Finance

The CEO of Box just roasted former WeWork CEO Adam Neumann’s $1.7 billion payout (BOX)

  • SoftBank will reportedly give former WeWork CEO Adam Neumann $1.7 billion as part of a bailout plan for the office rental startup, according to The Wall Street Journal.
  • The report of Neumann’s windfall drew a strong reaction from current and former WeWork employees as well as industry experts.
  • Aaron Levie, the CEO of Box, poked fun at the absurdity of Neumann’s golden parachute, with a sharp tweet referencing a missing chapter in startup business books.
  • Visit Business Insider’s homepage for more stories. 

Getting kicked out of the company you created is every startup founder’s worst nightmare.

But the fate of WeWork CEO Adam Neumann, who is being paid a king’s ransom to effectively go away, struck at least one well-known tech CEO as a fascinating outcome.

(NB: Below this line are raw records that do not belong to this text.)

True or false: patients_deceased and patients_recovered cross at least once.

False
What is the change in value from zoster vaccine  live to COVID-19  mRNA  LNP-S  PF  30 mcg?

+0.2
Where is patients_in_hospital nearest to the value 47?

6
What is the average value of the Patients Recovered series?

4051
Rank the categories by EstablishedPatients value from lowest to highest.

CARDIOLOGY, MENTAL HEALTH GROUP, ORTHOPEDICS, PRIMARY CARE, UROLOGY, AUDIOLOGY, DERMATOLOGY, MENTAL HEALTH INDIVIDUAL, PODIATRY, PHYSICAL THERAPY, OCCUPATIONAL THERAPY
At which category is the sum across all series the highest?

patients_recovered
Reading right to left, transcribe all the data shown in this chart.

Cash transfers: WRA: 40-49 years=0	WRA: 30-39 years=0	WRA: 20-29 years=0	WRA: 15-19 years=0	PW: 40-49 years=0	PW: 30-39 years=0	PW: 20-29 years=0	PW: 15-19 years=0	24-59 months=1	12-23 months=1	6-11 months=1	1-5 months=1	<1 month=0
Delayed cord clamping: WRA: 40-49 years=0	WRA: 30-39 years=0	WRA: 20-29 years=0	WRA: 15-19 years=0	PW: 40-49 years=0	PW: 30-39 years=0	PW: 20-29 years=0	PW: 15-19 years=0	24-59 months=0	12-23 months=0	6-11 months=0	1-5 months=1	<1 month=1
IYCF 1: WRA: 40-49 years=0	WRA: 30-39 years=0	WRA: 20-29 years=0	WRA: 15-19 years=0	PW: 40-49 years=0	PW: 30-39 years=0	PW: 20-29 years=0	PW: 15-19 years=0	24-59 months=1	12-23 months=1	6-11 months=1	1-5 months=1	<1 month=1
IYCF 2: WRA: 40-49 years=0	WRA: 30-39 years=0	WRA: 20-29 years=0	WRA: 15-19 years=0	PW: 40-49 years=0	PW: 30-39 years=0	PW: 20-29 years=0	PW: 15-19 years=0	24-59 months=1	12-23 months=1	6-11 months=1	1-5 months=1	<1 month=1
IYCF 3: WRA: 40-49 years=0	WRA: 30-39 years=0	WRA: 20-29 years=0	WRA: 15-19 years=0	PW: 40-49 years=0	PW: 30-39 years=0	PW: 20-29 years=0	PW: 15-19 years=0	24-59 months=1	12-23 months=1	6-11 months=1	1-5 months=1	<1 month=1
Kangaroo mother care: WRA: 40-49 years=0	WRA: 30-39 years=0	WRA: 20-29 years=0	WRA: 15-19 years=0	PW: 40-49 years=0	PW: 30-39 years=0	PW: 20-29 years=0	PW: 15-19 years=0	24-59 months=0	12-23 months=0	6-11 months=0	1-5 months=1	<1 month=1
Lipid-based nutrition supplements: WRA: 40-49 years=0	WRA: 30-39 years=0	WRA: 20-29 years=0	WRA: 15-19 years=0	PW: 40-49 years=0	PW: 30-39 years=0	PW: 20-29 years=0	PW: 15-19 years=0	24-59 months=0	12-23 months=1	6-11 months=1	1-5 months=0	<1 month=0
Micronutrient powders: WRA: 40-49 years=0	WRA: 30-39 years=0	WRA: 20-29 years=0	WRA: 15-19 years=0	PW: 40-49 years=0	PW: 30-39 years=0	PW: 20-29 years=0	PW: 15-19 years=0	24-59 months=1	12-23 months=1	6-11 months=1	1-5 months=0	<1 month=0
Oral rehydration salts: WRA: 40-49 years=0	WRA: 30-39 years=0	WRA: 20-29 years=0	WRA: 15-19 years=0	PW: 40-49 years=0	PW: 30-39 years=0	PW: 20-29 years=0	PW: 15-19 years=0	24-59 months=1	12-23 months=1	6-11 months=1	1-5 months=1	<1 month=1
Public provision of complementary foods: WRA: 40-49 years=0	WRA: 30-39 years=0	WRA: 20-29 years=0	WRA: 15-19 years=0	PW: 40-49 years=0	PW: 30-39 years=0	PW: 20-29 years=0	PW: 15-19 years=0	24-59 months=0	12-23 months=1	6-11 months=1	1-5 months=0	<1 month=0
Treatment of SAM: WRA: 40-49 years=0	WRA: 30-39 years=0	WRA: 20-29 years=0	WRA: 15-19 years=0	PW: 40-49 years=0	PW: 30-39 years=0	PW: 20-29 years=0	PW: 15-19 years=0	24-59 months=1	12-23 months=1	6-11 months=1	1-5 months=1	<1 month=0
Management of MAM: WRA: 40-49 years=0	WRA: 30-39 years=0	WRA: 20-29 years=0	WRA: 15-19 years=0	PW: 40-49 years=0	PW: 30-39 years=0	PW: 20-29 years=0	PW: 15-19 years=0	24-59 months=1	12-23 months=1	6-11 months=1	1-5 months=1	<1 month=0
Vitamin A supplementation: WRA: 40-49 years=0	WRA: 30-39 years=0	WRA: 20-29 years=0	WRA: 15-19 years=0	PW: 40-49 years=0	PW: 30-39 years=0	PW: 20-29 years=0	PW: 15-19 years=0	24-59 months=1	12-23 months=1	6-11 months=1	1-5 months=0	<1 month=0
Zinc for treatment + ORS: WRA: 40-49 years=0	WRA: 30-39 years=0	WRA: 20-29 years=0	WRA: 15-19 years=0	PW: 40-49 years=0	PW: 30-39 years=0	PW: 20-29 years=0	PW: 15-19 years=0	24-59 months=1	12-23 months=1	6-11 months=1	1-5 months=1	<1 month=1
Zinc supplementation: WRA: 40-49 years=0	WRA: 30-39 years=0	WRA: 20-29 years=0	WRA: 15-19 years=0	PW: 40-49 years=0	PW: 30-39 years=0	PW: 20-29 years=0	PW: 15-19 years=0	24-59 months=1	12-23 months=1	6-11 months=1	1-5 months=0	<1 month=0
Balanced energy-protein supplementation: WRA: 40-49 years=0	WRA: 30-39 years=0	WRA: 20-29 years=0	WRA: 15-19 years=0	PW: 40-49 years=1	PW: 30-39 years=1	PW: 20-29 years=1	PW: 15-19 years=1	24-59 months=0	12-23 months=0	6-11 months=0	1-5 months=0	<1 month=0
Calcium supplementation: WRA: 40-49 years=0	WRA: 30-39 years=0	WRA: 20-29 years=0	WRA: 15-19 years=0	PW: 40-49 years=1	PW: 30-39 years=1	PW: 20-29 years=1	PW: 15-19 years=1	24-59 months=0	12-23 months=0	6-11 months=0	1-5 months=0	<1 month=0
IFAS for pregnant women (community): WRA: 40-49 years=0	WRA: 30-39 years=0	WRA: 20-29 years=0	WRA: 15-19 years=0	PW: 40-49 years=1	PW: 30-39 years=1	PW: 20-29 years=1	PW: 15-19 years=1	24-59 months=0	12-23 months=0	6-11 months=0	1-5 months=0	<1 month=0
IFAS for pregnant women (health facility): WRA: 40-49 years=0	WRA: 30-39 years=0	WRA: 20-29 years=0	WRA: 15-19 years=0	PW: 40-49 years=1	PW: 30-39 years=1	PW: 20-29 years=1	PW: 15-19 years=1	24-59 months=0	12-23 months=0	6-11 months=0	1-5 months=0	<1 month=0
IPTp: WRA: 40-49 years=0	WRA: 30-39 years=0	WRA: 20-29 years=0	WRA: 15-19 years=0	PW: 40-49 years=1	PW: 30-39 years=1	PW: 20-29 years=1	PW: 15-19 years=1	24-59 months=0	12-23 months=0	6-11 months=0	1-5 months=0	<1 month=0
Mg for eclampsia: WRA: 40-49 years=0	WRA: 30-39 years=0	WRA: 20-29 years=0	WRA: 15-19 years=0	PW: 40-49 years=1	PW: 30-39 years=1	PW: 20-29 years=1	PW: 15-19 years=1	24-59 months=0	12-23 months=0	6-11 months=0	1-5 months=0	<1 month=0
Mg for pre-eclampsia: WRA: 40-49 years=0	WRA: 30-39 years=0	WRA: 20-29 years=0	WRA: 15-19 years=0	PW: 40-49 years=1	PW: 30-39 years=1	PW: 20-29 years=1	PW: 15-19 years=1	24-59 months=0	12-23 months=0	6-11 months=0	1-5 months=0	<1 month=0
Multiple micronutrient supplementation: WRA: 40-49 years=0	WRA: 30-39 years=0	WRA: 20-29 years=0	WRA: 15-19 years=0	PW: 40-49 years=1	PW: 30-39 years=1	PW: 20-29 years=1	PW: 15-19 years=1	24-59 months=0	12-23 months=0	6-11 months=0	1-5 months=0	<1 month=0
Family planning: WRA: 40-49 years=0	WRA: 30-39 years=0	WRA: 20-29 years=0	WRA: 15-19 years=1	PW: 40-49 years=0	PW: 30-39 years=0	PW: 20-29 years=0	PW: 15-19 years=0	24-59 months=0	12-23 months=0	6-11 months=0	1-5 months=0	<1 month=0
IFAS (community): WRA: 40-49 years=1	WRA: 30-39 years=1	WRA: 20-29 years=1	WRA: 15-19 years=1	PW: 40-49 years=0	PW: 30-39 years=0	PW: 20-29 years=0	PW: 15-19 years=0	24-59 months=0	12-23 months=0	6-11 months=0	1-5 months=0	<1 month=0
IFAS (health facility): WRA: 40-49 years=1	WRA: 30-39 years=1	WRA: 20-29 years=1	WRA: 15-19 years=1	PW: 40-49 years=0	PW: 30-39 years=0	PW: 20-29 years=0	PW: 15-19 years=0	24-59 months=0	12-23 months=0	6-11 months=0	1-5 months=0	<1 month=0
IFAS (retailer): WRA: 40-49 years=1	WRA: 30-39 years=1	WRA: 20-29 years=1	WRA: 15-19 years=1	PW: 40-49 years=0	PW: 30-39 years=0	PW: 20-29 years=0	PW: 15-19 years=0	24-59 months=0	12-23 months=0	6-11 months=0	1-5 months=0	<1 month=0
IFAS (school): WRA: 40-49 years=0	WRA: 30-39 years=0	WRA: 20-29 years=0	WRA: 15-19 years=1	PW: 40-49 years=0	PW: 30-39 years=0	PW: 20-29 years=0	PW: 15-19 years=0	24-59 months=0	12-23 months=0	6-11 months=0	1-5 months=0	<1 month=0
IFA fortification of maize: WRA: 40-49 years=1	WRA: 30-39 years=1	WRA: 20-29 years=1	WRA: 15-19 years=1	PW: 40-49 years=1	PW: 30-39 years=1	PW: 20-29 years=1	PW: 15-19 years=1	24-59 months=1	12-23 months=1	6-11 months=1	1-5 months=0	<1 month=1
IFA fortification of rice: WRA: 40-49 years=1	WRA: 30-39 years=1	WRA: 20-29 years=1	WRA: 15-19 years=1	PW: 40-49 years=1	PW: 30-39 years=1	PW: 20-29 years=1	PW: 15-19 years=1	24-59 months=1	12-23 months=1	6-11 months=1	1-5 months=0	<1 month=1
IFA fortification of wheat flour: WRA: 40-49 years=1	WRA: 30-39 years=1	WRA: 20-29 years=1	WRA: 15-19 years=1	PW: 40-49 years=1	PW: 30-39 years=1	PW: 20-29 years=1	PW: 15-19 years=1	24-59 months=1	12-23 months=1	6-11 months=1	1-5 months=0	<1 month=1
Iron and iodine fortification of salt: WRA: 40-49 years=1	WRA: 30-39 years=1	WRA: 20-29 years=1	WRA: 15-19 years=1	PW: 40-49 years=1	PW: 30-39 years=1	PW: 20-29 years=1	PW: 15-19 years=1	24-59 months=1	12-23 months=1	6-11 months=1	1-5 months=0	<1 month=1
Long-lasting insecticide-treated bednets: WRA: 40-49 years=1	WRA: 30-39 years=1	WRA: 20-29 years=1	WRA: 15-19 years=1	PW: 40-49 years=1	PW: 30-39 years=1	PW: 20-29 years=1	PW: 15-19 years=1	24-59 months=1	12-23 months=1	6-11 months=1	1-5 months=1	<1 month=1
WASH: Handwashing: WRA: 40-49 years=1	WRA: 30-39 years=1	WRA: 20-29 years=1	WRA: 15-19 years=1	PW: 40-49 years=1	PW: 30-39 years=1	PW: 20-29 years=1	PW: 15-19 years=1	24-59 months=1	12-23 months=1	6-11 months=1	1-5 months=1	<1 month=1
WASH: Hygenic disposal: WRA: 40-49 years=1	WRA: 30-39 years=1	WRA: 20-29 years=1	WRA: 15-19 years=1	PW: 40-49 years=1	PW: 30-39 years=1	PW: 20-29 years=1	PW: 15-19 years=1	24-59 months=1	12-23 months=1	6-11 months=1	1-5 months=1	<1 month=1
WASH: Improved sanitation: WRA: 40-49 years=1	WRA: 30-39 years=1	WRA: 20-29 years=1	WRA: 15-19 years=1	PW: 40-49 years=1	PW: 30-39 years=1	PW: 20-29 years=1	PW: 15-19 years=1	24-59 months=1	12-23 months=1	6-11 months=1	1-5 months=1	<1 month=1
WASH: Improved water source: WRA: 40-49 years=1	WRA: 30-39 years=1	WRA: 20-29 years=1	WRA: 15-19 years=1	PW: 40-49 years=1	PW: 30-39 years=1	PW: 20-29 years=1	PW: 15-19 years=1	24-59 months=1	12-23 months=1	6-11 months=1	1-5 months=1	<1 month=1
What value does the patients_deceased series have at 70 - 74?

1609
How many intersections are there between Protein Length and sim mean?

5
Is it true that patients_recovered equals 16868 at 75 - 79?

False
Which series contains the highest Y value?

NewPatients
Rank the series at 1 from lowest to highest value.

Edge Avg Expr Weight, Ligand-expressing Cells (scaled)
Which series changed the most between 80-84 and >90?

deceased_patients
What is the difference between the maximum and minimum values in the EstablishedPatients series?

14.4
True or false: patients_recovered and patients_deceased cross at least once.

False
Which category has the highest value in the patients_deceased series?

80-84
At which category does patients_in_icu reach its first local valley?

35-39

“I’ve read almost every book on startups, and somehow have just completely missed the chapters that covered this part of the strategy,” Aaron Levie, the CEO of online storage company Box, wrote in a tweet on Tuesday. Levie’s quip was attached to a CNBC news article detailing a $1.7 billion payout that Neumann will reportedly receive.

Neumann’s staggering payout is part of a deal organized by Japan’s SoftBank to take over the struggling office-sharing company, which abandoned its IPO plans in September.

The deal, reported on Tuesday by The Wall Street Journal’s Maureen Farrell and Eliot Brown, stipulates that Neumann will step down from the company’s board. In exchange, SoftBank will buy nearly $1 billion of his WeWork stock, pay him a $185 million “consulting fee” and offer him a $500 million credit line. 

The payout rattled current and former WeWork employees, who told Business Insider’s Meghan Morris that they were frustrated with the deal. Industry experts, such as corporate law professors, analysts, and tech executives, were also astounded by the move.

—Aaron Levie (@levie) October 22, 2019

Neumann resigned as WeWork’s CEO in September, after reports of his management and financial practices soured investors on the company and scuttled its IPO. Neumann remained on WeWork’s board at the time — a position he will lose with the latest SoftBank deal. 

Levie, whose Twitter bio describes him as Box’s CEO and “Lead Magician,” took Box public back in 2015, after a bumpy road that caused the company to delay its offering.  The company’s stock surged 66% on its first day of trading, but has since fallen and currently trades just a smidgen above its $14 IPO price.

The Box CEO recently spoke to TechCrunch about the process of going public, saying that there’s often too much attention focused on the IPO and not the business model.

“I think we have too much of a fixation on the IPO moment versus just building durable business models and how do they end up translating into valuations,” Levie recently said at TechCrunch Disrupt San Francisco.